The ink stain on my page has long since dried in the arid, crisp autumn air. You are sleeping peacefully beside me after staying up all night, finishing up all your paperwork (which you really should have finished off before I came, you know).
You looked more weary and worn than I remembered- bags under your eyes and stance not completely upright- but your smile was still just as bright as the sky that one night in the fields of Virginia. That night, you held onto my hand… and just didn't let go.
Though Great Wars are far behind us now (thank God) and we are amongst much more serene times, my mind still occasionally torturously drags itself back to the stench of endless smoke (where there's smoke there's fire) the sound of gunshot that is followed by the dying shrieks of the strongest men, the dye of scarlet that doesn't wash out - the list goes on.
(And I know you suffer with me too. The countless nights when we had to hold on desperately to each other, as if to anchor ourselves in the ebbing and flowing of time and history. We are both damned… and nothing can save us now. But that is the burden we were designed to hold.)

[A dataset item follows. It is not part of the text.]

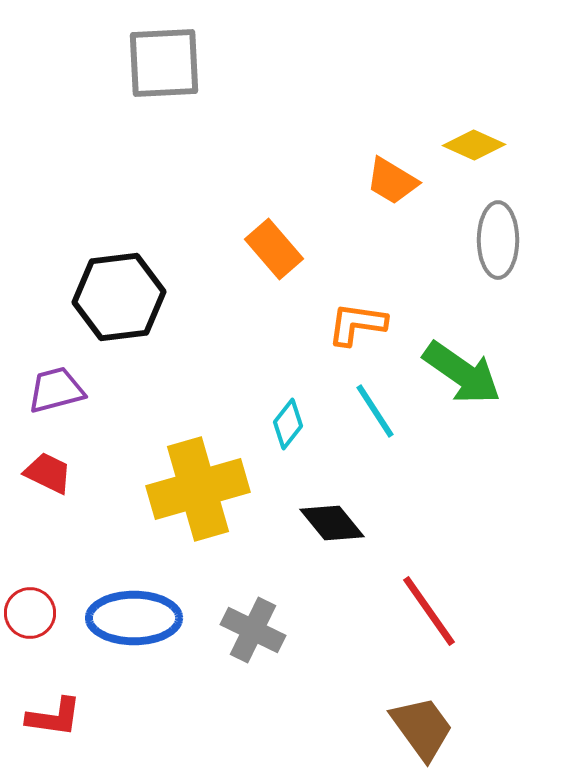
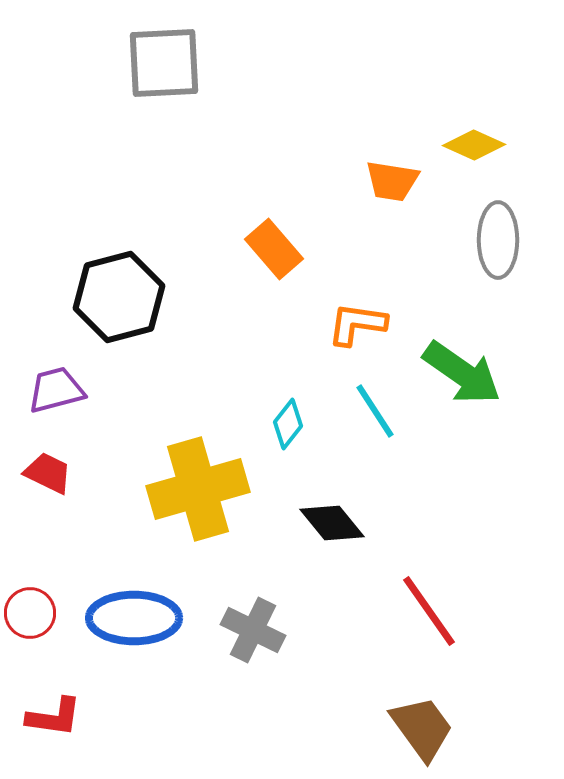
orange trapezoid: rotated 22 degrees counterclockwise
black hexagon: rotated 8 degrees counterclockwise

We are nations, Alfred. Our entire existence relies on the exploitation of men's greatest evils and temptations. Empires grow by devouring land and accumulating wealth in their avaricious clutches. Without greed, we cease to grow; without conflict, we cannot thrive. We are made in the image of humans, yet we embody their most atrocious, abominable and abhorrent characteristics.
Are we not ugly creatures?
I used to be the wall between you and the horrors of the world. It seems that I have become one of the monsters that I tried so desperately to save you from. To think, that when you were younger, you aspired to be just like me. (And nothing can save me now.)
You are your own nation now, standing atop the world, the hegemony your brightest jewel in your crown. (It is your age now, Alfred.) You are different, and this difference could have destroyed you. Instead, it made you. I hope you became what you wanted to be. (Just for the record, you've been a hero long ago. This is not supposed to flatter or compliment you; it's simply a statement.) Though you don't ruthlessly rule the seas like I once did, you have something beyond my Old World. You have the stars, Alfred; the most brilliant, beautiful gems I have ever seen, scattered across galaxies and some forever beyond our vision.
If I said I wasn't at least a fraction jealous, I'd be lying.
Alfred, you didn't become me. In ways, you have surpassed me, and I am and eternally will be so very proud of you.
Together, we've trudged a long way from the soggy fields of Yorktown and the smouldering and blitzed buildings of London. Together, we've seen the scintillating and extravagant city lights of France; breathed the bitterly severe winds of the Swiss Alps; heard the erratic and exotic birdcalls of Australia. I'd like to think that we've reached a mutual understanding after all these years. We're not adversaries, nor friends, or even lovers; those words understate what we are (unfortunately I must admit to not having an adequate word in my language).
But here you are, beside me and sleeping soundly, while I attempt to weave prose about us while watching the remainder of autumn's blazing vitality flutter down to rest silently on the ground, and I can't seem to ask for more. And slowly, I realise that I found home once again.